**Instruction:** Set down each line of the data exactly, but not the pictures.

**Information given:**

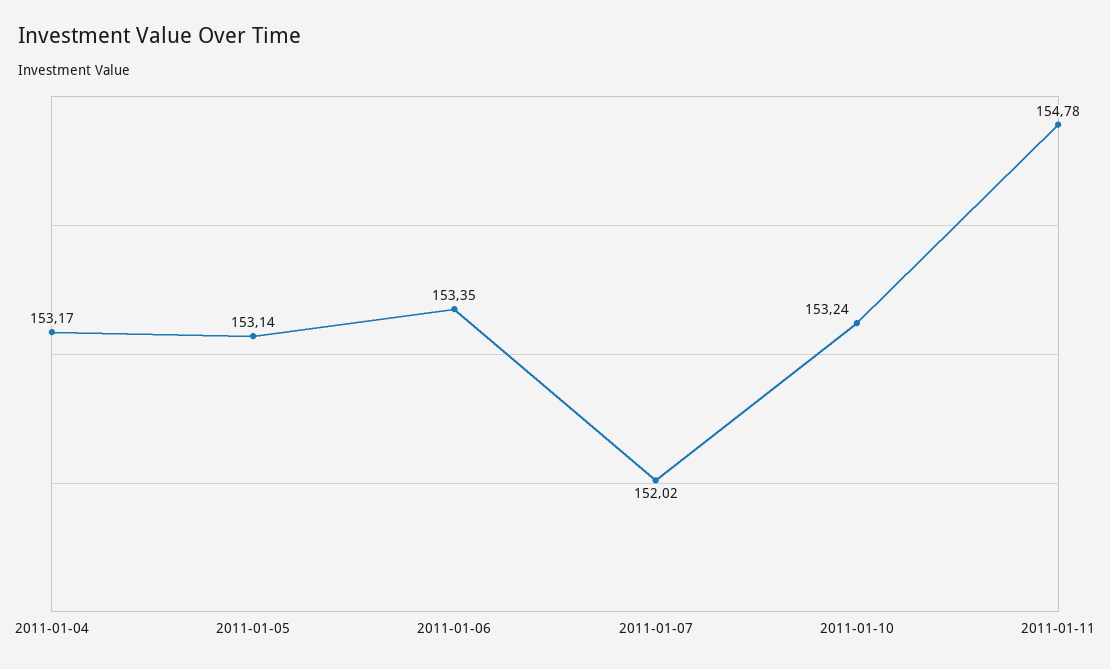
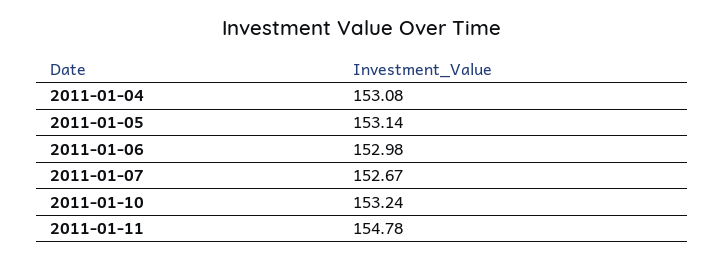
  {
-   "2011-01-04": 153.17,
+   "2011-01-04": 153.08,
    "2011-01-05": 153.14,
-   "2011-01-06": 153.35,
+   "2011-01-06": 152.98,
-   "2011-01-07": 152.02,
+   "2011-01-07": 152.67,
    "2011-01-10": 153.24,
    "2011-01-11": 154.78
  }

**Response area:**
  {
-   "2011-01-04": 153.17,
+   "2011-01-04": 153.08,
    "2011-01-05": 153.14,
-   "2011-01-06": 153.35,
+   "2011-01-06": 152.98,
-   "2011-01-07": 152.02,
+   "2011-01-07": 152.67,
    "2011-01-10": 153.24,
    "2011-01-11": 154.78
  }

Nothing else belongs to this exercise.